If you incorporate a customer health solution that includes sentiment analysis elements you can quickly tell if a consumer is feeling extremely sad or frustrated, allowing you to address the problem.

  1. Indirect feedback

It is likely that many of your consumers don’t like to tell you directly just how they feel about your business.

So in order to gain useful and honest feedback you need to include additional sources into the overall customer health score. This can be everything from customer reviews on third-party listing sites to NPS (Net Promoter Score) ratings and more.

By using one or more of these data sources, you can monitor and understand how a customer truly feels about your firm.

  1. Frequency of visit

It can be a useful metric in your health score, to look at how frequent a consumer purchases one of your products or logs into your online platform. However, as with all the metrics, you need to look at everything within a context.

Just because a person is logged into your platform every day does not necessarily mean he is using your software correct or receiving maximum value. On the other hand, if a person does not log in every day doesn’t fundamentally mean he is at risk of churning. He could be out of town or just busy with something else.

So you see how it is always smart to look at the context around the consumer behaviors before jumping to conclusions.

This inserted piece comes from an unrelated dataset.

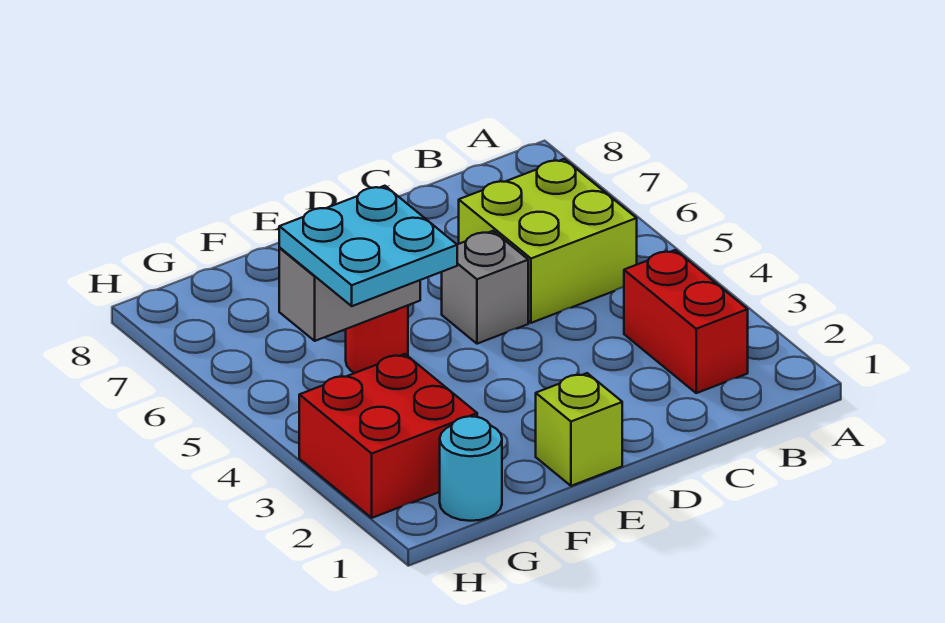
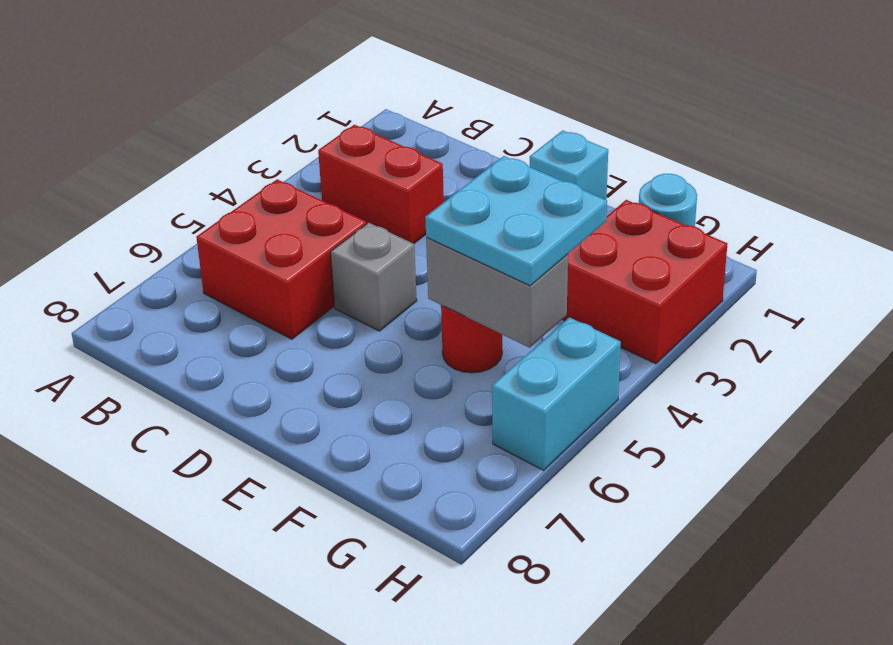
red brick B2:B3 level 1 -> red brick B3:C3 level 1
lime brick B5:C6 level 1 -> red brick B5:C6 level 1
lime brick E1 level 1 -> cyan brick E1 level 1
none -> cyan brick H5:H6 level 1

  1. The human element of a health score

When you start to monitor the health of your accounts, you will also start to create

closer relationships with your consumers. As an outcome, you will begin to understand how your clients work and might also hear of any struggles they are facing at a macro level. All of this will also be important information, and in some cases, it could even be more essential than the other metrics you are using.

For example, if the metrics are proven bad outcomes for a consumer account, but you know that the customer is in the middle of a big change, you may not need to be concerned if his behavior changes for a while. There is a simple explanation.

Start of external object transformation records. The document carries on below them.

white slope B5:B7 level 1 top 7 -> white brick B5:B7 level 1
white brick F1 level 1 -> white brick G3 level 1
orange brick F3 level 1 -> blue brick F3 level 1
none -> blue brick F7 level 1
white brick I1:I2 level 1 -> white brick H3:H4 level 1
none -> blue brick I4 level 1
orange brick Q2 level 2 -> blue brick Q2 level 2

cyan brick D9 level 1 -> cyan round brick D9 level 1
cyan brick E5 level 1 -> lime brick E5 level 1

Common sense is therefore always vital when monitoring and using a customer health score.

  1. Billing

You should pay attention if a consumer suddenly starts to change the way he pays you. Some of the changes could, for example, be if a buyer starts to ask for more detailed invoices before they pay or if a client credit card is declined

Depending on your company, this could be an essential metric to track.

  1. Marketing engagement

If it is possible for you to track when consumer are engaging with your marketing activities that can be useful information as well. Because whenever a client is interacting with your marketing projects such as attending events or reading newsletters, it clearly indicates that they are happy with your company.

  1. Loyalty

Loyalty can be a hard metric to track and once again, this metric need to be evaluated in a context.

Because for some companies a customer who make regular purchases presents a happy and healthy customer that is enjoying your products. Yet, in other industries like tech companies, repeated purchases could show a customer is at risk as it signals inertia.

Conclusion

So when looking at customer health it is all about utilizing your existing data to make knowledgeable and good decisions. Once you start using a customer health score, you will be able to tailor how you track key customer health metrics. This will help your team to improve consumer communication and retention.

Using all the available technology is a great help to simplify the entire process to improve your business relationships with your consumers.